I did not directly use git to do the checkout. On windows, I downloaded the code from here: https://www.coin-or.org/download/source/SYMPHONY/SYMPHONY-5.6.17.zip. On linux, I used the coinbrew utility to request/download version 5.6.17. I will pull the code directly from git - release/5.6.17 (commit f917d42) and compare that to the code in our build environment.

Nov 23 '20 23:11 BMagan01

I want to make sure it's clear that SYMPHONY utilizes a number of other COIN-OR projects as dependencies and you an mix and match versions of those within the same stable series. SYMPHONY 5.6.17 is a fixed version, but it can work with any Clp in the 1.17 series. What seems to come with the ZIP file above is 1.17.0, but I was testing with the latest release 1.17.6, which I think is what you should get by default if you just use coinbrew as

coinbrew fetch [email protected]

To see what you're really using, you would need to go into each dependent project and do git branch. Here's a quick bash script to do the check:

for i in *; do if [ -e $i/configure ]; then echo "Project: $i" ; cd $i; git branch; cd -; fi; done

You can post the output if you want me to check it. For at least the Windows build, it seems you are not using the latest Clp release, so the first thing to try is to upgrade that to 1.17.6. Make sure you are on 1.17.6 in Linux as well.

Nov 24 '20 14:11 tkralphs

Thanks for the response, In our linux build environment, running the above bash script returns this:

Project: Cgl

(no branch) /home/centos/coinbrew Project: Clp
(no branch) /home/centos/coinbrew Project: cmake-3.8.2
master /home/centos/coinbrew Project: CoinUtils
(no branch) /home/centos/coinbrew Project: Osi
(no branch) /home/centos/coinbrew Project: SYMPHONY
(no branch) /home/centos/coinbrew

When I pulled the latest code using coinbrew, the command I used was coinbrew fetch SYMPHONY:releases/5.6.17 --no-prompt. Is it correct to assume that this will do the same thing as the above command (coinbrew fetch [email protected]). I ran coinbrew fetch [email protected] - it did not fetch anything and the script returned the same result as above.

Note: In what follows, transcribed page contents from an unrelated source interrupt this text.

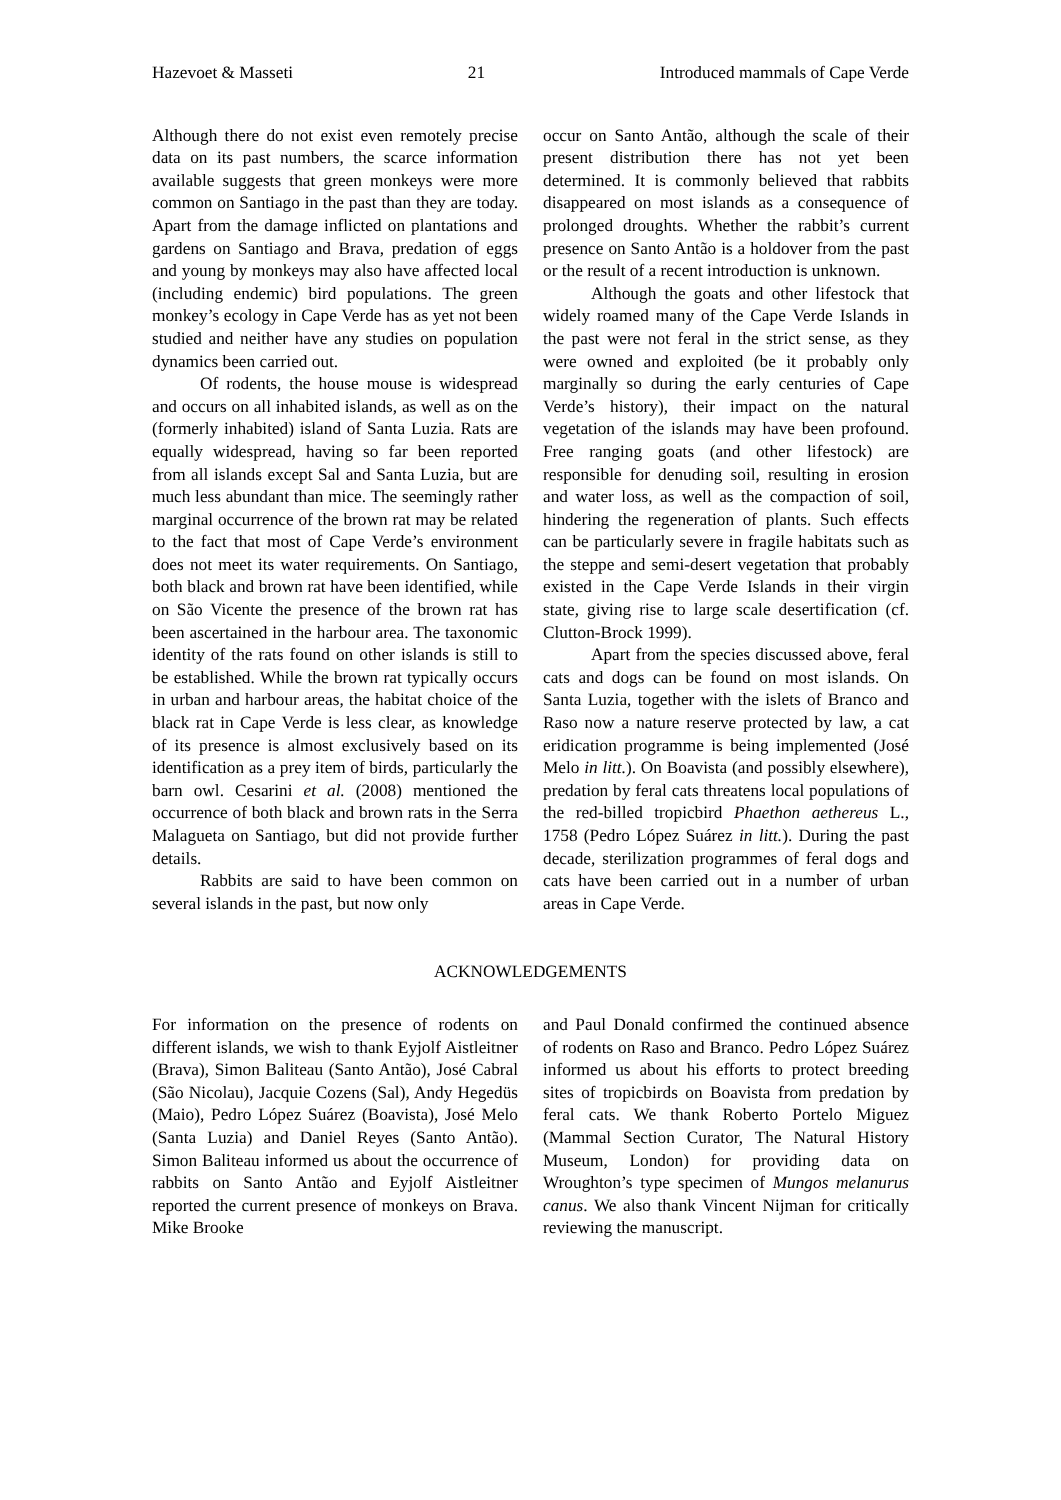Hazevoet & Masseti 21 Introduced mammals of Cape Verde
Although there do not exist even remotely precise data on its past numbers, the scarce information available suggests that green monkeys were more common on Santiago in the past than they are today. Apart from the damage inflicted on plantations and gardens on Santiago and Brava, predation of eggs and young by monkeys may also have affected local (including endemic) bird populations. The green monkey’s ecology in Cape Verde has as yet not been studied and neither have any studies on population dynamics been carried out.
Of rodents, the house mouse is widespread and occurs on all inhabited islands, as well as on the (formerly inhabited) island of Santa Luzia. Rats are equally widespread, having so far been reported from all islands except Sal and Santa Luzia, but are much less abundant than mice. The seemingly rather marginal occurrence of the brown rat may be related to the fact that most of Cape Verde’s environment does not meet its water requirements. On Santiago, both black and brown rat have been identified, while on São Vicente the presence of the brown rat has been ascertained in the harbour area. The taxonomic identity of the rats found on other islands is still to be established. While the brown rat typically occurs in urban and harbour areas, the habitat choice of the black rat in Cape Verde is less clear, as knowledge of its presence is almost exclusively based on its identification as a prey item of birds, particularly the barn owl. Cesarini et al. (2008) mentioned the occurrence of both black and brown rats in the Serra Malagueta on Santiago, but did not provide further details.
Rabbits are said to have been common on several islands in the past, but now only
occur on Santo Antão, although the scale of their present distribution there has not yet been determined. It is commonly believed that rabbits disappeared on most islands as a consequence of prolonged droughts. Whether the rabbit’s current presence on Santo Antão is a holdover from the past or the result of a recent introduction is unknown.
Although the goats and other lifestock that widely roamed many of the Cape Verde Islands in the past were not feral in the strict sense, as they were owned and exploited (be it probably only marginally so during the early centuries of Cape Verde’s history), their impact on the natural vegetation of the islands may have been profound. Free ranging goats (and other lifestock) are responsible for denuding soil, resulting in erosion and water loss, as well as the compaction of soil, hindering the regeneration of plants. Such effects can be particularly severe in fragile habitats such as the steppe and semi-desert vegetation that probably existed in the Cape Verde Islands in their virgin state, giving rise to large scale desertification (cf. Clutton-Brock 1999).
Apart from the species discussed above, feral cats and dogs can be found on most islands. On Santa Luzia, together with the islets of Branco and Raso now a nature reserve protected by law, a cat eridication programme is being implemented (José Melo in litt.). On Boavista (and possibly elsewhere), predation by feral cats threatens local populations of the red-billed tropicbird Phaethon aethereus L., 1758 (Pedro López Suárez in litt.). During the past decade, sterilization programmes of feral dogs and cats have been carried out in a number of urban areas in Cape Verde.
ACKNOWLEDGEMENTS
For information on the presence of rodents on different islands, we wish to thank Eyjolf Aistleitner (Brava), Simon Baliteau (Santo Antão), José Cabral (São Nicolau), Jacquie Cozens (Sal), Andy Hegedüs (Maio), Pedro López Suárez (Boavista), José Melo (Santa Luzia) and Daniel Reyes (Santo Antão). Simon Baliteau informed us about the occurrence of rabbits on Santo Antão and Eyjolf Aistleitner reported the current presence of monkeys on Brava. Mike Brooke
and Paul Donald confirmed the continued absence of rodents on Raso and Branco. Pedro López Suárez informed us about his efforts to protect breeding sites of tropicbirds on Boavista from predation by feral cats. We thank Roberto Portelo Miguez (Mammal Section Curator, The Natural History Museum, London) for providing data on Wroughton’s type specimen of Mungos melanurus canus. We also thank Vincent Nijman for critically reviewing the manuscript.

Running git show from the Clp folder returns this:

commit 756ddd3ed813eb1fa8b2d1b4fe813e6a4d7aa1eb Author: Stefan Vigerske [email protected] Date: Sat Apr 11 15:51:55 2020 +0000

creating Clp/releases/1.17.6 from Clp/stable/1.17 (rev 2700)

git show under the SYMPHONY folder returns this:

commit f917d42e6655a82ea4e9290aa7d41b0f60a91f20 Author: Ted Ralphs [email protected] Date: Sun Feb 24 15:00:47 2019 +0000

creating SYMPHONY/releases/5.6.17 from SYMPHONY/stable/5.6 (rev 2733)

I have not done a comparison between the windows and linux code in our builds. I will do that and also build using 1.17.6 on windows.

Nov 24 '20 23:11 BMagan01

OK, so you are using 1.17.6 on Linux. Hmm, that is strange, since I can't replicate what you're seeing. What distro and compiler are you using? If we can isolate the behavior down to something replicable in stand-alone Clp, it would help. There are some debugging routines that dump the current LP relaxation to file. Ideally, you would simply dump the current LP to disk once you observe this behavior you're describing and we could see whether we can replicate the behavior outside of SYMPHONY. If it's possible, could you call Clp's writeLP() function to dump the current LP upon some trigger that indicates it is exhibiting bad behavior?

Nov 25 '20 02:11 tkralphs

Our distro and compiler are as follows: CentOS Linux release 7.4.1708 (Core)

gcc.x86_64 4.8.5-39.el7 @base gcc-c++.x86_64 4.8.5-39.el7 @base gcc-gfortran.x86_64 4.8.5-39.el7 @base

I have not yet done any additional code comparisons (as mentioned above). When I do that, I will also call Clp's writeLP() at an appropriate time.

Nov 25 '20 20:11 BMagan01

The files in the attached .zip file are created in ClpSimplexPrimal.cpp inside this if block:

if ((sumInfeasibility > 1.0e7 && sumInfeasibility > 100.0 * lastSumInfeasibility
	&& factorization_->pivotTolerance() < 0.11)
	|| (largestPrimalError_ > 1.0e10 && largestDualError_ > 1.0e10)) {

Inside that block when if (largestPrimalError_ > 1.0e10 && largestDualError_ > 1.0e10), the files are generated using writeLp().

The format of the file names is largestPrimalError_YYYY-MM-DD_h_m_s_<numberIterations_>_.lp. The test was run with sym_int_TM_max_active_nodes=1. This file will generate for each of the 1,000 iterations. In the attached .zip file, files for the first 6 iterations are included. I believe they all of these files are identical.

primal2.zip

Nov 30 '20 16:11 BMagan01